Neste encontro, segundo a PF, Paulo Maurício apresentou uma “estratégia” da direção-geral para “tentar acalmar a turma”. Meses depois, a Polícia Federal realizou uma operação e apreendeu US$ 171,8 mil na casa dele, então número 3 da agência. Na época, ele alegou que o valor era fruto de uma “poupança" que faz para quando se aposentar e que o dinheiro não estava escondido, mas guardado em um cofre.
PF aponta contradição
Outro servidor da Abin afastado por determinação do de Moraes foi Marcelo Furtado, que ocupava o cargo de diretor do Departamento de Operações de Inteligência da Abin no ano passado. Ele foi nomeado no governo Lula por indicação de Paulo Maurício. O servidor estava fora do país para fazer um mestrado na maior parte do período em que o FirstMile foi operado pela Abin, mas constava como um dos fiscais do contrato de compra do programa espião.
Na investigação, a PF aponta que ao tratar da natureza das informações obtidas pelo FirstMile, em um procedimento interno da Abin, as declarações de Marcelo Furtado foram “contraditórias em relação aos elementos probatórios” colhidos pela apuração da Polícia Federal. O relatório apresentado pela PF ao STF afirma que Furtado teve conhecimento do “caráter intrusivo” do programa espião a partir de um próprio e-mail que recebeu da empresa responsável pelo desenvolvimento. O inquérito da Polícia Federal aponta que houve mais de 60 mil acessos ao programa espião entre 2019 e 2021 — em 21,3 mil casos, foram geradas informações de geolocalização. O programa era usado sem a supervisão da Justiça e, de acordo com a investigação, monitorou ilegalmente adversários de Bolsonaro.
Procurada, a Abin não se manifestou. A Secretaria de Comunicação da Presidência também foi procurada, mas não respondeu à pergunta enviada e afirmou que a demanda deveria ser encaminhada à Casa Civil. O GLOBO tentou contato por telefone com os citados, mas obteve retorno apenas de Paulo Maurício, que disse que não vai dar declarações no momento.

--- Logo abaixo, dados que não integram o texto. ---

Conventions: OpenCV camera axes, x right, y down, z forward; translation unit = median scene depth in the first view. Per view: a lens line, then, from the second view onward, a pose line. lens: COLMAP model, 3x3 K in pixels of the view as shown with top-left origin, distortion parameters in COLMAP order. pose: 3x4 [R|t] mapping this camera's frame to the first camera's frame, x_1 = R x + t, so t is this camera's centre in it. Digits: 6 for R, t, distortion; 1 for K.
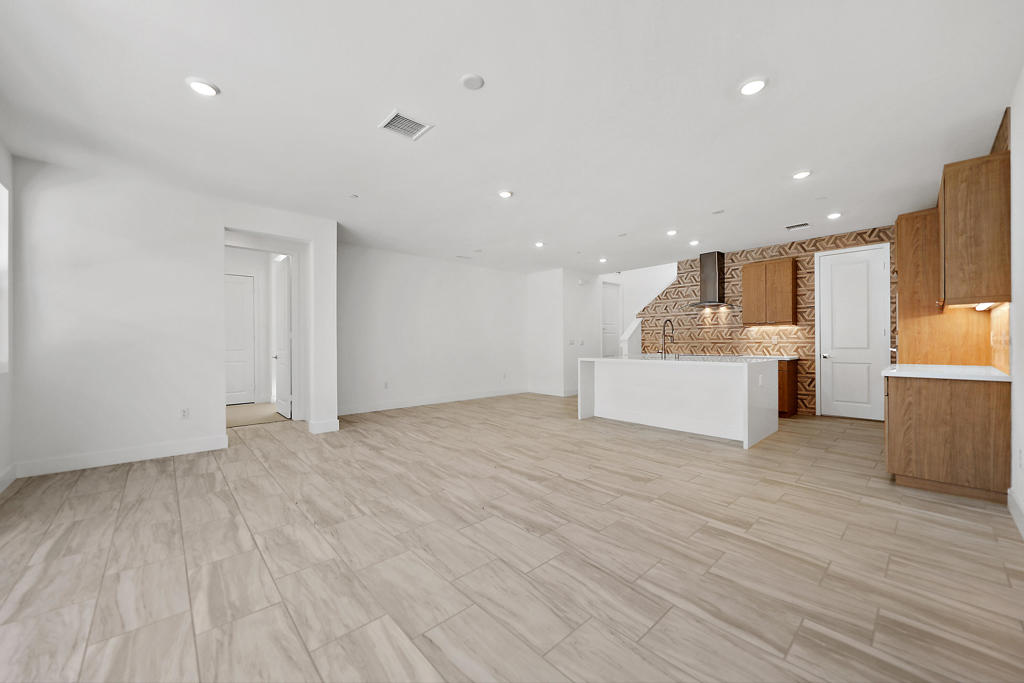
lens RADIAL K [[380.1, 0, 512.0], [0, 380.1, 341.5], [0, 0, 1]] dist [0.009522, -0.000237]
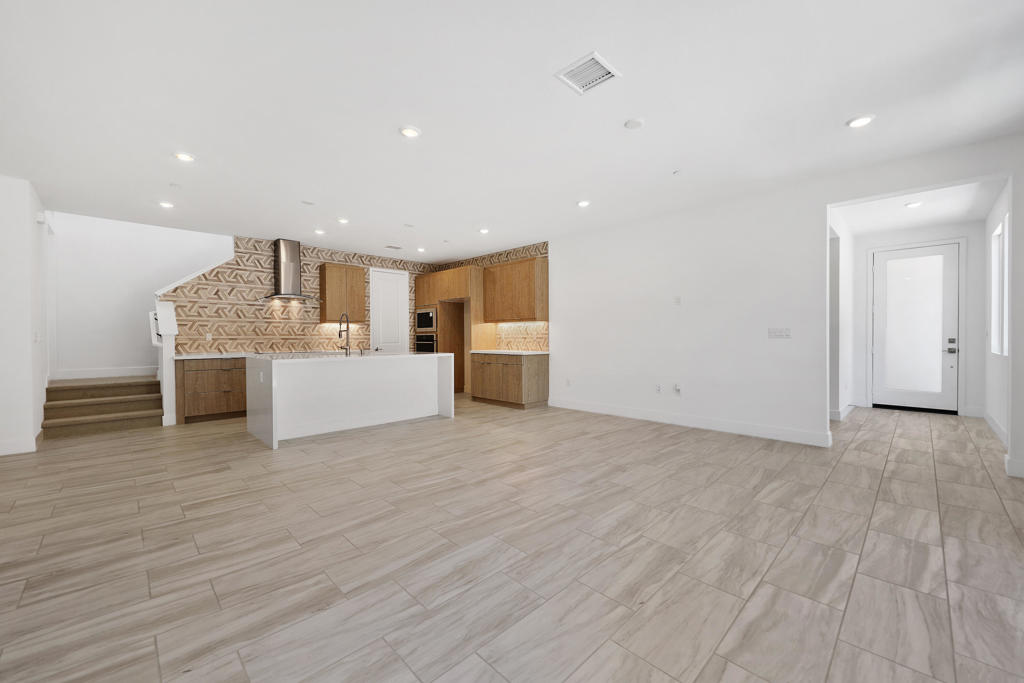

Na semana passada, em nota, a agência disse que “é a maior interessada” na apuração dos fatos e que continuará a colaborar com as investigações. "Há 10 meses a atual gestão da Agência Brasileira de Inteligência (Abin) vem colaborando com inquéritos da Polícia Federal e do Supremo Tribunal Federal sobre eventuais irregularidades cometidas no período de uso de ferramenta de geolocalização, de 2019 a 2021. A Abin é a maior interessada na apuração rigorosa dos fatos e continuará colaborando com as investigações", afirmou o órgão.